Task prompt
An exact reproduction of all the data is needed, with no images in it.

Material for this exercise
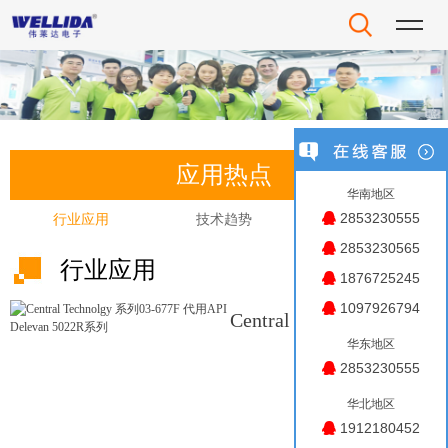
应用热点
华南地区
2853230555
行业应用
技术趋势
国产替代
2853230565
行业应用
1876725245
1097926794
Central Technolgy 系
华东地区
列03-677F 代用API
2853230555
Delevan 5022R系列
华北地区
1912180452
了解更多>>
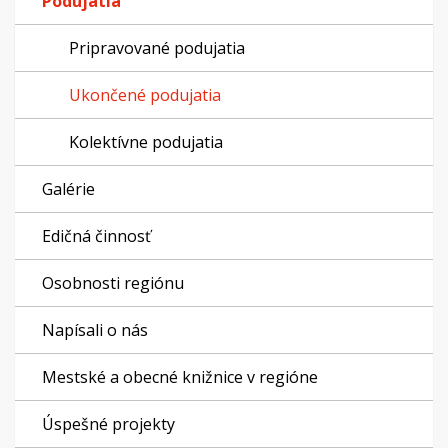
Podujatia
Pripravované podujatia
Ukončené podujatia
Kolektívne podujatia
Galérie
Edičná činnosť
Osobnosti regiónu
Napísali o nás
Mestské a obecné knižnice v regióne
Úspešné projekty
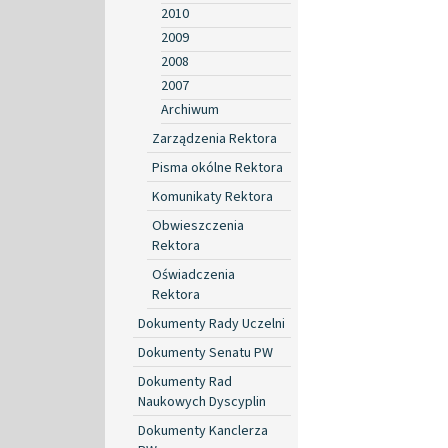
2010
2009
2008
2007
Archiwum
Zarządzenia Rektora
Pisma okólne Rektora
Komunikaty Rektora
Obwieszczenia
Rektora
Oświadczenia
Rektora
Dokumenty Rady Uczelni
Dokumenty Senatu PW
Dokumenty Rad
Naukowych Dyscyplin
Dokumenty Kanclerza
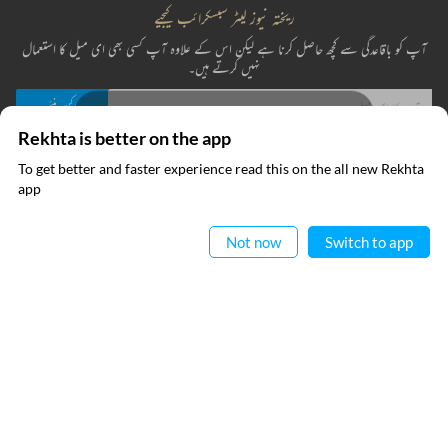
ریختہ نیوز لیٹر سبسکرائب کیجیے
آپ کو باقاعدگی سے کچھ حاصل کرنا ہے لیکن اس کے علاوہ آپ کسی بھی ای میل کا استعمال
نہیں کرتے ہیں۔
Click on any word to get its meaning
Rekhta is better on the app
میں نے ریختہ کی
پرائیویسی پالیسی
پڑھ لی ہے اور اس سے متفق ہوں
To get better and faster experience read this on the all new Rekhta
ایپ میں
app
پڑھیے
فوری رابطے
معلومات
Not now
Switch to app
RECITATIONS
عطیہ
ریختہ فاؤنڈیشن
فرہنگ قافیہ
بانی : تعارف
نعمان شوق
تقطیع
رابطہ کیجیے
عاطف بلوچ
اردو وسائل
کیریئر
اپنی تخلیقات ریختہ کو بھیجیں
ریختہ ایکسپلورر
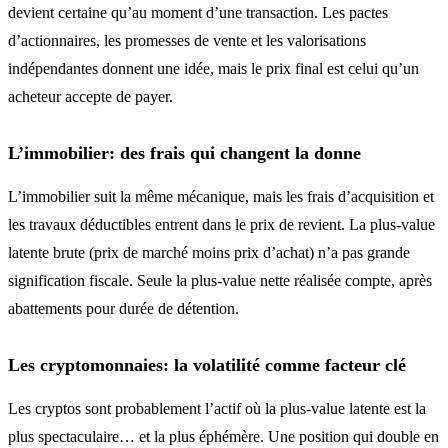
devient certaine qu’au moment d’une transaction. Les pactes
d’actionnaires, les promesses de vente et les valorisations
indépendantes donnent une idée, mais le prix final est celui qu’un
acheteur accepte de payer.
L’immobilier: des frais qui changent la donne
L’immobilier suit la même mécanique, mais les frais d’acquisition et
les travaux déductibles entrent dans le prix de revient. La plus-value
latente brute (prix de marché moins prix d’achat) n’a pas grande
signification fiscale. Seule la plus-value nette réalisée compte, après
abattements pour durée de détention.
Les cryptomonnaies: la volatilité comme facteur clé
Les cryptos sont probablement l’actif où la plus-value latente est la
plus spectaculaire… et la plus éphémère. Une position qui double en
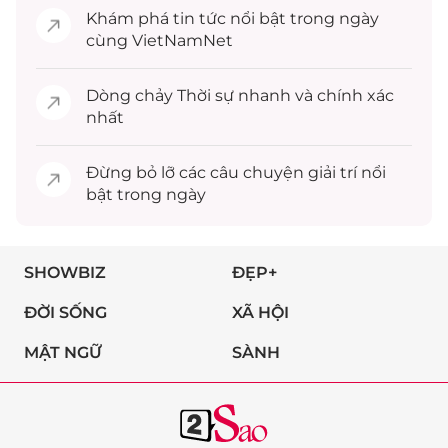
Khám phá
tin tức
nổi bật trong ngày
cùng VietNamNet
Dòng chảy
Thời sự
nhanh và chính xác
nhất
Đừng bỏ lỡ các câu chuyện
giải trí
nổi
bật trong ngày
SHOWBIZ
ĐẸP+
ĐỜI SỐNG
XÃ HỘI
MẬT NGỮ
SÀNH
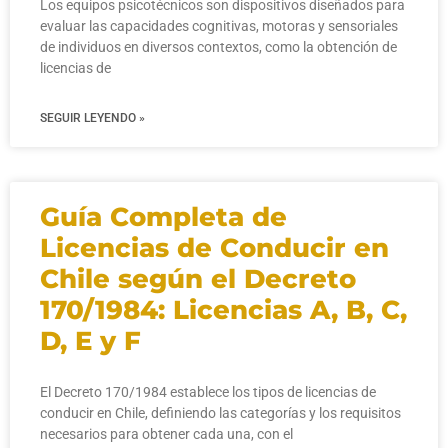
Los equipos psicotécnicos son dispositivos diseñados para
evaluar las capacidades cognitivas, motoras y sensoriales
de individuos en diversos contextos, como la obtención de
licencias de
SEGUIR LEYENDO »
Guía Completa de
Licencias de Conducir en
Chile según el Decreto
170/1984: Licencias A, B, C,
D, E y F
El Decreto 170/1984 establece los tipos de licencias de
conducir en Chile, definiendo las categorías y los requisitos
necesarios para obtener cada una, con el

Written response
应用热点
华南地区
2853230555
行业应用
技术趋势
国产替代
2853230565
行业应用
1876725245
1097926794
Central Technolgy 系
华东地区
列03-677F 代用API
2853230555
Delevan 5022R系列
华北地区
1912180452
了解更多>>
Podujatia
Pripravované podujatia
Ukončené podujatia
Kolektívne podujatia
Galérie
Edičná činnosť
Osobnosti regiónu
Napísali o nás
Mestské a obecné knižnice v regióne
Úspešné projekty
2010
2009
2008
2007
Archiwum
Zarządzenia Rektora
Pisma okólne Rektora
Komunikaty Rektora
Obwieszczenia
Rektora
Oświadczenia
Rektora
Dokumenty Rady Uczelni
Dokumenty Senatu PW
Dokumenty Rad
Naukowych Dyscyplin
Dokumenty Kanclerza
ریختہ نیوز لیٹر سبسکرائب کیجیے
آپ کو باقاعدگی سے کچھ حاصل کرنا ہے لیکن اس کے علاوہ آپ کسی بھی ای میل کا استعمال
نہیں کرتے ہیں۔
Click on any word to get its meaning
Rekhta is better on the app
میں نے ریختہ کی
پرائیویسی پالیسی
پڑھ لی ہے اور اس سے متفق ہوں
To get better and faster experience read this on the all new Rekhta
ایپ میں
app
پڑھیے
فوری رابطے
معلومات
Not now
Switch to app
RECITATIONS
عطیہ
ریختہ فاؤنڈیشن
فرہنگ قافیہ
بانی : تعارف
نعمان شوق
تقطیع
رابطہ کیجیے
عاطف بلوچ
اردو وسائل
کیریئر
اپنی تخلیقات ریختہ کو بھیجیں
ریختہ ایکسپلورر
devient certaine qu’au moment d’une transaction. Les pactes
d’actionnaires, les promesses de vente et les valorisations
indépendantes donnent une idée, mais le prix final est celui qu’un
acheteur accepte de payer.
L’immobilier: des frais qui changent la donne
L’immobilier suit la même mécanique, mais les frais d’acquisition et
les travaux déductibles entrent dans le prix de revient. La plus-value
latente brute (prix de marché moins prix d’achat) n’a pas grande
signification fiscale. Seule la plus-value nette réalisée compte, après
abattements pour durée de détention.
Les cryptomonnaies: la volatilité comme facteur clé
Les cryptos sont probablement l’actif où la plus-value latente est la
plus spectaculaire… et la plus éphémère. Une position qui double en
Khám phá
tin tức
nổi bật trong ngày
cùng VietNamNet
Dòng chảy
Thời sự
nhanh và chính xác
nhất
Đừng bỏ lỡ các câu chuyện
giải trí
nổi
bật trong ngày
SHOWBIZ
ĐẸP+
ĐỜI SỐNG
XÃ HỘI
MẬT NGỮ
SÀNH
Los equipos psicotécnicos son dispositivos diseñados para
evaluar las capacidades cognitivas, motoras y sensoriales
de individuos en diversos contextos, como la obtención de
licencias de
SEGUIR LEYENDO »
Guía Completa de
Licencias de Conducir en
Chile según el Decreto
170/1984: Licencias A, B, C,
D, E y F
El Decreto 170/1984 establece los tipos de licencias de
conducir en Chile, definiendo las categorías y los requisitos
necesarios para obtener cada una, con el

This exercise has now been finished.